The purpose was to investigate the repeatability and bias of the output of two classifiers commonly used in computeraided
diagnosis for the task of distinguishing benign from malignant lesions. Classifier training and testing were
performed within a bootstrap approach using a dataset of 125 sonographic breast lesions (54 malignant, 71 benign). The
classifiers investigated were linear discriminant analysis (LDA) and a Bayesian Neural Net (BNN) with 5 hidden units.

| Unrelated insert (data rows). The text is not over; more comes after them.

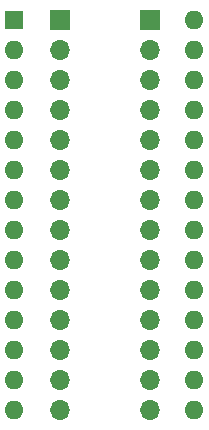
<source format=gbs>
G04 #@! TF.GenerationSoftware,KiCad,Pcbnew,(5.1.9)-1*
G04 #@! TF.CreationDate,2021-11-21T23:01:30-05:00*
G04 #@! TF.ProjectId,sst39-28,73737433-392d-4323-982e-6b696361645f,rev?*
G04 #@! TF.SameCoordinates,Original*
G04 #@! TF.FileFunction,Soldermask,Bot*
G04 #@! TF.FilePolarity,Negative*
%FSLAX46Y46*%
G04 Gerber Fmt 4.6, Leading zero omitted, Abs format (unit mm)*
G04 Created by KiCad (PCBNEW (5.1.9)-1) date 2021-11-21 23:01:30*
%MOMM*%
%LPD*%
G01*
G04 APERTURE LIST*
%ADD10O,1.700000X1.700000*%
%ADD11R,1.700000X1.700000*%
%ADD12O,1.600000X1.600000*%
%ADD13R,1.600000X1.600000*%
G04 APERTURE END LIST*
D10*
X152380000Y-95820000D03*
X152380000Y-93280000D03*
X152380000Y-90740000D03*
X152380000Y-88200000D03*
X152380000Y-85660000D03*
X152380000Y-83120000D03*
X152380000Y-80580000D03*
X152380000Y-78040000D03*
X152380000Y-75500000D03*
X152380000Y-72960000D03*
X152380000Y-70420000D03*
X152380000Y-67880000D03*
X152380000Y-65340000D03*
D11*
X152380000Y-62800000D03*
D10*
X144760000Y-95820000D03*
X144760000Y-93280000D03*
X144760000Y-90740000D03*
X144760000Y-88200000D03*
X144760000Y-85660000D03*
X144760000Y-83120000D03*
X144760000Y-80580000D03*
X144760000Y-78040000D03*
X144760000Y-75500000D03*
X144760000Y-72960000D03*
X144760000Y-70420000D03*
X144760000Y-67880000D03*
X144760000Y-65340000D03*
D11*
X144760000Y-62800000D03*
D12*
X156140000Y-62800000D03*
X140900000Y-95820000D03*
X156140000Y-65340000D03*
X140900000Y-93280000D03*
X156140000Y-67880000D03*
X140900000Y-90740000D03*
X156140000Y-70420000D03*
X140900000Y-88200000D03*
X156140000Y-72960000D03*
X140900000Y-85660000D03*
X156140000Y-75500000D03*
X140900000Y-83120000D03*
X156140000Y-78040000D03*
X140900000Y-80580000D03*
X156140000Y-80580000D03*
X140900000Y-78040000D03*
X156140000Y-83120000D03*
X140900000Y-75500000D03*
X156140000Y-85660000D03*
X140900000Y-72960000D03*
X156140000Y-88200000D03*
X140900000Y-70420000D03*
X156140000Y-90740000D03*
X140900000Y-67880000D03*
X156140000Y-93280000D03*
X140900000Y-65340000D03*
X156140000Y-95820000D03*
D13*
X140900000Y-62800000D03*
M02*

</source>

Both used the same 4 input lesion features. The bootstrap .632plus area under the ROC curve (AUC) was used as a
summary performance metric. On an individual case basis, the variability of the classifier output was used in a detailed
performance evaluation of repeatability and bias. The LDA obtained an AUC value of 0.87 with 95% confidence interval
[0.81; 0.92]. For the BNN, those values were 0.86 and [.76; .93], respectively. The classifier outputs for individual cases
displayed better repeatability (less variability) for the LDA than for the BNN and for the LDA the maximum
repeatability (lowest variability) lied in the middle of the range of possible outputs, while the BNN was least repeatable
(highest variability) in this region. There was a small but significant systematic bias in the LDA output, however, while
for the BNN the bias appeared to be weak. In summary, while ROC analysis suggested similar classifier performance,
there were substantial differences in classifier behavior on a by-case basis. Knowledge of this behavior is crucial for
successful translation and implementation of computer-aided diagnosis in clinical decision making.